PT Bank Rakyat Indonesia (Persero) Tbk mengumumkan pembagian Dividen Interim untuk Tahun Buku 2025. Langkah ini menunjukkan komitmen BRI dalam memberikan nilai tambah berkelanjutan kepada negara dan pemegang sahamnya.
Kebijakan ini disampaikan melalui keterbukaan informasi kepada Otoritas Jasa Keuangan pada Rabu (17/12). Pembagian dividen ini tentu saja menjadi perhatian besar banyak pihak terkait kinerja keuangan BRI yang terus menunjukkan tren positif.
Corporate Secretary BRI, Dhanny mengungkapkan bahwa dividen akan dibagikan berdasarkan laporan keuangan yang berakhir pada 30 September 2025. Hingga saat itu, BRI mencatatkan laba bersih konsolidasi sebesar Rp41,2 triliun berkat pertumbuhan pembiayaan UMKM dan pengelolaan risiko yang baik.
Pembagian Dividen Interim BRI yang Menguntungkan bagi Pemegang Saham
Dividen interim yang ditetapkan adalah sebesar Rp137 per saham. Pembayaran ini akan dilakukan kepada pemegang saham yang terdaftar dalam Daftar Pemegang Saham pada tanggal pencatatan yang telah ditentukan sebelumnya.
Menurut Dhanny, langkah ini adalah bentuk tanggung jawab perusahaan dalam mendukung perekonomian nasional. Melalui pembagian dividen, BRI berusaha menegaskan performa keuangan yang sehat dan fundamental yang kuat.
Berdasarkan keputusan yang diambil, jadwal pembagian dividen interim BRI juga telah diumumkan. Hal ini jelas menjadi berita positif bagi para investor dan pemegang saham yang menantikan keuntungan dari investasi mereka.
Jadwal Pembagian Dividen Interim yang Harus Diperhatikan
Berikut adalah jadwal pembagian dividen interim BRI yang harus diperhatikan. Akhir periode perdagangan saham dengan hak dividen interim ditetapkan pada 29 Desember 2025 untuk pasar reguler dan negosiasi.
Sementara untuk pasar tunai, akhir periode tersebut jatuh pada 2 Januari 2026. Hal ini penting agar pemegang saham dapat melakukan transaksi sebelum tanggal pencatatan.
Mulai 30 Desember 2025, saham BRI akan diperdagangkan tanpa hak atas dividen interim. Dengan demikian, para investor harus memperhatikan perubahan ini agar tidak kehilangan kesempatan mendapatkan dividen.
Kepatuhan terhadap Peraturan dalam Pembagian Dividen
Pembagian dividen interim ini telah mematuhi semua peraturan yang berlaku. Ini mencakup Undang-Undang Perseroan Terbatas serta peraturan OJK mengenai keterbukaan informasi.

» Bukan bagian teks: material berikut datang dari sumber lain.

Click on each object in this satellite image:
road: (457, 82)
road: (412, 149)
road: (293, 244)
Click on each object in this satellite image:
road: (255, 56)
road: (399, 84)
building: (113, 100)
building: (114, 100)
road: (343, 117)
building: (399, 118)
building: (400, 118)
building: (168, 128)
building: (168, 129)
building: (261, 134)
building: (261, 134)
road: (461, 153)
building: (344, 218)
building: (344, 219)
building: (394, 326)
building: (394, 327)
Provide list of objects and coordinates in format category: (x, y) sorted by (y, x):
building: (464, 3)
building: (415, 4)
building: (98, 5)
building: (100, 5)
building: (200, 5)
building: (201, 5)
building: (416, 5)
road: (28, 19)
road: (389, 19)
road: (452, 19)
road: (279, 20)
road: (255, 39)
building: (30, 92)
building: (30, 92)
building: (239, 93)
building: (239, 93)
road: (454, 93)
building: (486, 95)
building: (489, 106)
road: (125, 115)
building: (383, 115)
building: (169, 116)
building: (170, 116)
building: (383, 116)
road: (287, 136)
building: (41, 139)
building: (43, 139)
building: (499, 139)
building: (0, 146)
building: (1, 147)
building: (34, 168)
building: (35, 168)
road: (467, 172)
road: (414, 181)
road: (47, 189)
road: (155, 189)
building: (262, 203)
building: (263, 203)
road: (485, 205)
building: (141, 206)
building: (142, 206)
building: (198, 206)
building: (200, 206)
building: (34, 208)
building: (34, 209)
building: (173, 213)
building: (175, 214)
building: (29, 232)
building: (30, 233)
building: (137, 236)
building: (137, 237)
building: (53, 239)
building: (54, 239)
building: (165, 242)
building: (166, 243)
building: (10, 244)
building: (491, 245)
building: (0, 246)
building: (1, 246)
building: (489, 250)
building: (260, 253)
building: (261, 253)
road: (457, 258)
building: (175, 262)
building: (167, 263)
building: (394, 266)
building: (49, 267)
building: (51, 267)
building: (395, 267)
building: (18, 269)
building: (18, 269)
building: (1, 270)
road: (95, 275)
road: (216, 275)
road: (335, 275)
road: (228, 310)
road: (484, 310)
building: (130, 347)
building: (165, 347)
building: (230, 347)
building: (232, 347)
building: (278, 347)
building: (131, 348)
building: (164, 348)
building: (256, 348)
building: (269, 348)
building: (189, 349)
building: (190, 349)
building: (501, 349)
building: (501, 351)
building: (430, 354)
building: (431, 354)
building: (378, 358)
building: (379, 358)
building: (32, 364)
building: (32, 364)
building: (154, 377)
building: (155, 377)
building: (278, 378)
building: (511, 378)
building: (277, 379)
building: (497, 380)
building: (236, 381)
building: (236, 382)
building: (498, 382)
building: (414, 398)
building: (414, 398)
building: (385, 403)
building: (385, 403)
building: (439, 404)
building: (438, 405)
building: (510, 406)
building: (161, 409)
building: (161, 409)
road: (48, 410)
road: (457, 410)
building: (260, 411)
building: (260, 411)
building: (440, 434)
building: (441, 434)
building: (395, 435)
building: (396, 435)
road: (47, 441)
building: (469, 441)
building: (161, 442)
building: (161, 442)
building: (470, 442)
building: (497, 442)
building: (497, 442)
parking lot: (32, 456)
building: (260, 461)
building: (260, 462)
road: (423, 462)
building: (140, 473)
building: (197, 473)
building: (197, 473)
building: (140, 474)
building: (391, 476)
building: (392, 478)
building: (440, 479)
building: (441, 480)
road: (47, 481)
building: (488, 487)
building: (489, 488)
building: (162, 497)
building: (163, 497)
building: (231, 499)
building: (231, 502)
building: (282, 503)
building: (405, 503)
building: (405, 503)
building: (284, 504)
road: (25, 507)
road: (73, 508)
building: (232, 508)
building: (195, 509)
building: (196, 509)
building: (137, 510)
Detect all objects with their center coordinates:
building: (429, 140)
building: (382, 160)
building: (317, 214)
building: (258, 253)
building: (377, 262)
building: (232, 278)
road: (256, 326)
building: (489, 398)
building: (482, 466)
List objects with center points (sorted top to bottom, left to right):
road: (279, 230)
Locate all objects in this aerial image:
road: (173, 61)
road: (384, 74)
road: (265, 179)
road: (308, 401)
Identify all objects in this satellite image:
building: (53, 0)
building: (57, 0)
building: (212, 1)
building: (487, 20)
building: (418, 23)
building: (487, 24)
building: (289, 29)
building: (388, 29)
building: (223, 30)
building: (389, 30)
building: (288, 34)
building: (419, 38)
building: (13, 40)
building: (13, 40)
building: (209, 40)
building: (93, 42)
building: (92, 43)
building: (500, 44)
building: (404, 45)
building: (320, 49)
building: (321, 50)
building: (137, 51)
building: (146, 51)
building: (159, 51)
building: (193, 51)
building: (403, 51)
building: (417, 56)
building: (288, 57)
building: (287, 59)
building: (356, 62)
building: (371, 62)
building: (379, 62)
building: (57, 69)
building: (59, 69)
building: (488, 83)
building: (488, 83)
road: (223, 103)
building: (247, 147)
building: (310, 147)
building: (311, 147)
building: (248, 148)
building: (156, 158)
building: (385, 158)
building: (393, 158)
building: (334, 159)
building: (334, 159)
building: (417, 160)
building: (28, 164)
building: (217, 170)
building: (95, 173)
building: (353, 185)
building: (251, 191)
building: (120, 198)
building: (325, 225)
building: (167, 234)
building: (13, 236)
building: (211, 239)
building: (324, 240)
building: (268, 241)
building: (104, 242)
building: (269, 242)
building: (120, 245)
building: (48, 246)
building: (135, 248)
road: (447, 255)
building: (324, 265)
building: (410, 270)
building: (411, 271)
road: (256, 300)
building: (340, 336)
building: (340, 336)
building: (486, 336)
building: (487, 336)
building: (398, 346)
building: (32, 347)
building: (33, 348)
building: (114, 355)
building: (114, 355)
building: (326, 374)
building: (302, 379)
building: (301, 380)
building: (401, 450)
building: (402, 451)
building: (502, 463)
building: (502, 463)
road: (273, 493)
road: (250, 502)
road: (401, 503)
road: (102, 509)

Anggaran Dasar Perseroan juga telah mendapatkan persetujuan dari Kementerian Hukum Republik Indonesia. Proses yang transparan ini menunjukkan komitmen BRI untuk bertanggung jawab secara hukum dan etika.
Seluruh tahap dalam proses pembagian dividen dilakukan dengan memperhatikan kepentingan dan hak-hak pemegang saham. Tujuannya adalah untuk memastikan bahwa semua pihak mendapatkan informasi yang memadai dan tepat waktu.
Strategi Pertumbuhan Berkelanjutan BRI dan Perannya dalam Ekonomi
Pembagian dividen interim ini merupakan salah satu bentuk dukungan BRI terhadap perekonomian nasional. Bank ini telah berkomitmen untuk memperkuat pembiayaan UMKM sebagai fokus utama dalam strategi pertumbuhannya.
Transformasi berkelanjutan di BRI juga menjadi salah satu langkah strategis. Dengan demikian, perusahaan dapat terus berkontribusi dalam pembangunan nasional dan meningkatkan potensi daya saing.
Dhanny menekankan bahwa dividen interim ini juga mencerminkan kontribusi nyata BRI terhadap penerimaan negara. Hal ini semakin memperkuat peran BRI sebagai bank milik negara yang bertanggung jawab.